THE Express today calls on the Government to review the use of hundreds of toxic chemicals widely employed in Britain.

As cancer rates rise, experts fear that people are accumulating deadly cocktails of these hazardous substances from the food they eat and the air they breathe.

A fat sample from an adult living today contains up to 500 different chemicals, but one taken from an Egyptian mummy has virtually none. The reason is simple - most of them are man-made and have been released into the environment in the past 60 years.

The threat is brought home alarmingly by the results of a test on Express writer Lucy Johnston. She thought she was healthy but was shocked to discover that a single cell of her body fat contains hundreds of toxins, two of which are deadly and have been banned in Britain for many years.

For this reason The Express today demands that one such dangerous chemical - the pesticide Lindane - be banned immediately. Lindane is suspected of causing cancer and has been outlawed in many European countries and even in the developing world. It is the last in a group of chemicals which is being phased out, but can still be bought and used in Britain.

Lucy, 30, said: "I consider myself to have a healthy diet. I eat fresh vegetables, lots of fruit and very little meat. Yet last week I discovered my body is carrying a cocktail of hazardous chemicals. If I became pregnant, they could be passed on to my baby in the womb."

Lucy's results are by no means unusual. Just about everyone in Britain is carrying hundreds of man-made chemical toxins in their bodies. Many may be dangerous, especially in combination with each other. The tests were carried out at London-based Biolab, a medical laboratory which analyses levels of toxic pollutants in samples of body fat and blood.

Lucy said: "My results were certainly alarming. One of the banned pollutants was DDT, a pesticide withdrawn in the Seventies due to cancer fears."

Her body fat also contained PCBs which were widely used in printing inks, paints and some electrical equipment such as fridges. They are no longer produced in Europe, partly because they caused gases which damaged the ozone layer but primarily because of their toxicity.

Despite the ban, more than half the PCBs ever produced are still in use in electrical equipment. They are believed to suppress the immune system, disrupt hormones and undermine children's intelligence.

Other pesticides still in use had also lodged in Lucy's body. The laboratory found hormone-disrupting pesticides believed to cause reproductive disorders, cancer and impaired development. These have been linked to declining sperm count and rising rates of testicular cancer in men and breast cancer.

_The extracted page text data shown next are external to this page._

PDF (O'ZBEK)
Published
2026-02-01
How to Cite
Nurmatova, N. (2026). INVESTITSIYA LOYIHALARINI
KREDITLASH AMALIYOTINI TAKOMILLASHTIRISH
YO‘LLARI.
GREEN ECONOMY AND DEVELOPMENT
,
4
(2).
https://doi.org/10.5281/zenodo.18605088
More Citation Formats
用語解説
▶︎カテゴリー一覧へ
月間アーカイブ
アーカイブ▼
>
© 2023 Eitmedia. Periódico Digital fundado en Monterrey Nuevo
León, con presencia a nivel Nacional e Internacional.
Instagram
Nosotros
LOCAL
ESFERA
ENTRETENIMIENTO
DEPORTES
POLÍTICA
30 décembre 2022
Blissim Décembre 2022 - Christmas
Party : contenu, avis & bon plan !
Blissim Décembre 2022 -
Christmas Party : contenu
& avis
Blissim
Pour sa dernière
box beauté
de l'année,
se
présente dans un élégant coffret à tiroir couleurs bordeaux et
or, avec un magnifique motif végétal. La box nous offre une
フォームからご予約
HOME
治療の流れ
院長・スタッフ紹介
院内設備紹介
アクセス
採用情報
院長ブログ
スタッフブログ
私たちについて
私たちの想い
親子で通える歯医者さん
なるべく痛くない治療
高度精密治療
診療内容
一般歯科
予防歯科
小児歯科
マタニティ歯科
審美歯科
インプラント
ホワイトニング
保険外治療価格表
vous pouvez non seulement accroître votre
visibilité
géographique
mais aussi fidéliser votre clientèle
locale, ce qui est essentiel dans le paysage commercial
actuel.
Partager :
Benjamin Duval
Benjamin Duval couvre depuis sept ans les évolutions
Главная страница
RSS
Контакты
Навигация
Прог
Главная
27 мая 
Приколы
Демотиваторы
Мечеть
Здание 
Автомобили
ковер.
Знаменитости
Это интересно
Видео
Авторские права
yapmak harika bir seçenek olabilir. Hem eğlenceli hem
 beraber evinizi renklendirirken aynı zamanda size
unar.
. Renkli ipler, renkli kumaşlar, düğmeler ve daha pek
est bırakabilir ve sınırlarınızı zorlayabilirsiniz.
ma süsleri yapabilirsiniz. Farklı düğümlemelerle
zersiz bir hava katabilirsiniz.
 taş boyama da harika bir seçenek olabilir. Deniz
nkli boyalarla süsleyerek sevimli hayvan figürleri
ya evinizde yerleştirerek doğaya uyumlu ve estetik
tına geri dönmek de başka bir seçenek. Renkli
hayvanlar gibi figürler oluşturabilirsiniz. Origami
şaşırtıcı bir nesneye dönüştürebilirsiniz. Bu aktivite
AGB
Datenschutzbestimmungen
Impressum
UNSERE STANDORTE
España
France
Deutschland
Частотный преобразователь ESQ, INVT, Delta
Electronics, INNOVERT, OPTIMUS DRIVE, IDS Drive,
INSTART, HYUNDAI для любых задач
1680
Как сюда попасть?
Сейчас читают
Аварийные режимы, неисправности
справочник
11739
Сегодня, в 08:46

Among them was Lindane. Alarmingly, her exposure to this highly toxic insecticide could be from foods such as lettuce and chocolate - excessive residue levels have been found in both.

"I had also picked up the HCB pesticide, possibly from fatty food such as meat and eggs," Lucy said. "And somehow I had acquired pentachlorophenol, a chemical in wood preservative."

Government advice is that most pesticides are not harmful because they are consumed in such low quantities. Other experts are not convinced and, worryingly, the permitted levels are often exceeded.

A recent study found 29 samples of supermarket fruit and vegetables containing unacceptably large residues of pesticides.

It has convinced experts like Andrew Watterson, of De Montfort University, Leicester, that no levels are safe. "There are alternatives to many of these pesticides. Why not remove them from sale while people's lives could be at risk?" he said. This view is shared by cancer expert Dr Samuel Epstein. "Cancer institutions in England are set on damage limitation," he said. "They boast about improvements in treatment but do virtually nothing about causes."

Lucy's tests were only for pesticides. If Biolab had looked for other man-made chemicals, they say they would have found up to 500. Most samples they take from people also contain toxic metals, including lead, possibly caused by breathing in petrol fumes. It is also common to find mercury, which could have come from amalgam tooth fillings, contaminated fish, drink cans and certain medicines.

Lucy said: "Some chemicals take 10 years to reduce by half. Even if I were able to breathe unpolluted air and eat organic food, traces will remain in my body for the rest of my life."